Ainda assim, essa conveniência não é para todos. As pessoas de terceira idade, muitas vezes, têm enorme dificuldade em beneficiar-se desses serviços. Pessoas com devices mais antigos, com acesso a internet de baixa qualidade ou mesmo com dificuldade de compreensão de textos, não encontram no digital solução fácil para os seus problemas.
É preciso dar um novo passo na inclusão digital. Talvez muitas pessoas não saibam digitar suas buscas no celular ou navegar por menus complexos e pouco amigáveis, mas, quando uma dessas pessoas aprende a usar o recurso de falar com o Google, ou mandar uma mensagem de voz no WhatsApp, imediatamente todos se tornam incluídos digitais.
Outro exemplo é o de pedir a uma criança que ainda não aprendeu a escrever para que escreva um texto no celular. Mesmo as mais novas rapidamente descobrem que o celular atende a comandos de voz e começam a ditar mensagens no WhatsApp e a fazer buscas no Google.
A inclusão digital através da voz se dá porque uma barreira crucial foi derrubada: a tela. Telas não são equipamentos naturais para um ser humano. Não chegamos ao mundo com uma tela instalada de fábrica. Já a voz é o primeiro instrumento de comunicação que usamos quando começamos a chorar, imediatamente após sair da barriga da mamãe.
O uso da voz e a desmaterialização das telas, como instrumentos da inclusão, são uma excelente alternativa para que mais pessoas se utilizem dos benefícios da tecnologia para alavancarem suas experiências como consumidores, cidadãos e indivíduos.
Há um desafio a ser superado, porém: o da empatia e efetividade. Quem já ficou horas pendurado num call center, teclando uma sequência interminável de botões e sem conseguir resolver os seus problemas, sabe do que estou falando.

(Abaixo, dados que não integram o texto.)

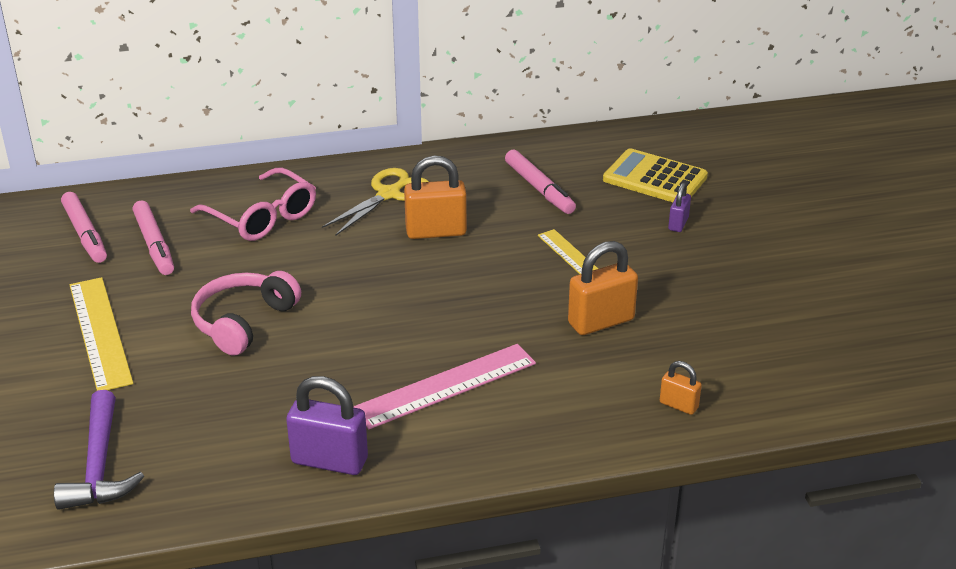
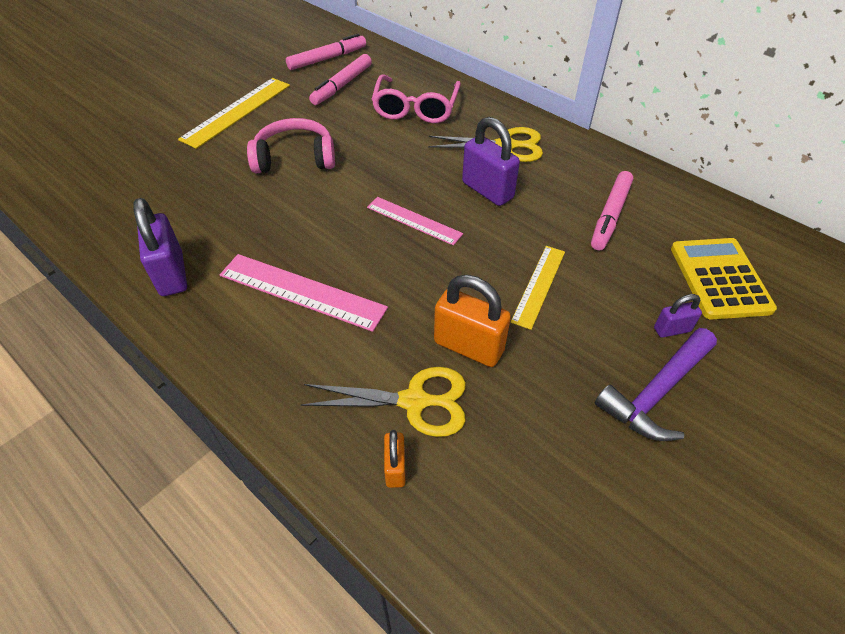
camera: 55 degrees right, 15 degrees up
purple hammer [54,390,144,510] -> purple hammer moved to [595,328,717,441]
pink marker [61,192,107,263] -> pink marker turned 150 degrees counterclockwise [286,34,366,70]
orange padlock [404,155,467,239] -> purple padlock [462,117,520,206]
none -> yellow scissors [301,367,466,437]
none -> pink ruler [367,197,463,246]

Não basta apenas ter voz, ela precisa se humanizar e compreender o momento, o contexto e a realidade do indivíduo que está acessando aquele serviço. Não basta apenas eliminar uma tela se a voz não for efetiva na solução de um problema, com agilidade e eficiência.

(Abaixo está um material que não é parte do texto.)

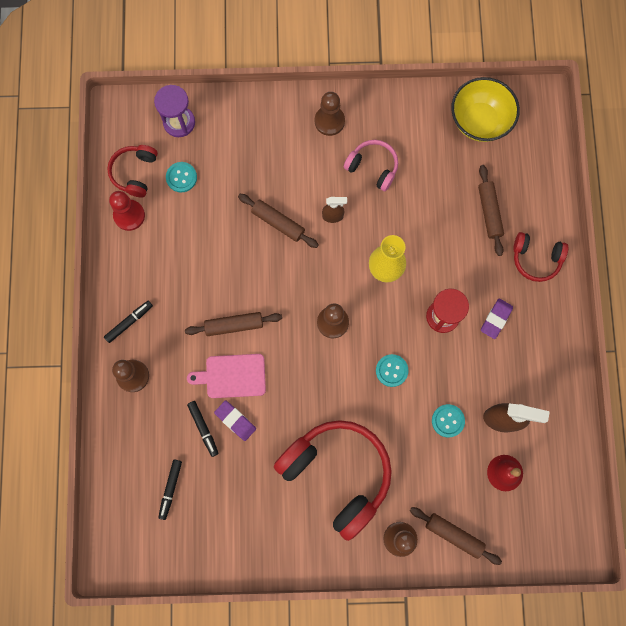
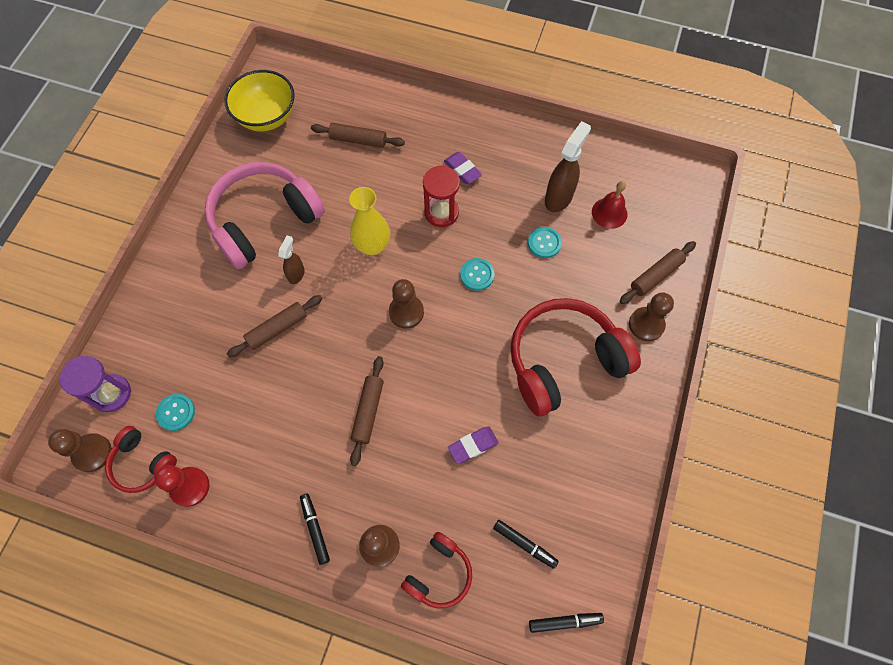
camera: 70 degrees left, 10 degrees down
pink cutting board [187,354,266,398] -> none
black marker [187,401,219,457] -> black marker moved to [529,613,604,633]
brown pawn [315,92,345,136] -> brown pawn moved to [48,429,112,472]
pink headphones [344,140,398,191] -> pink headphones [204,162,325,269], size x1.96
red headphones [513,232,568,282] -> red headphones moved to [401,532,472,609]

Para desenvolver interfaces de voz efetivas é preciso usar princípios sociológicos (pela empatia), de arquitetura da experiência (para jornadas claras e efetivas) e recursos de IA (para escalar os serviços e incrementar a experiência dos usuários).
A disciplina da construção de jornadas de voz, aplicando recursos de IA e desmaterializando telas ainda é um campo novo. Recursos como os de assistentes virtuais de alguns varejistas, de smart speakers de empresas como Google e Amazon, ou mesmo assistentes como Siri e Google Assistant começam a pavimentar essa jornada e atrair um número cada vez maior de clientes.

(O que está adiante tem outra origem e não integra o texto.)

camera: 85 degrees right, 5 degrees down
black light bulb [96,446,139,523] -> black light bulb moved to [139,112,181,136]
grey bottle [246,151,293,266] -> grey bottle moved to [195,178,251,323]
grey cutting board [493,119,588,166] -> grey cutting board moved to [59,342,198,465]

Garanta que a sua marca faça parte da construção desse caminho, desmaterialize telas, crie jornadas de voz e experimente esse modelo de atendimento com clientes e vendas. Para a voz, somos nativos digitais e o seu negócio só tem a ganhar.
Dona Shirley, minha mãe, e milhões de outros brasileiros agradecerão muito, não pela inclusão, mas pela exclusão da bagunça digital de suas vidas.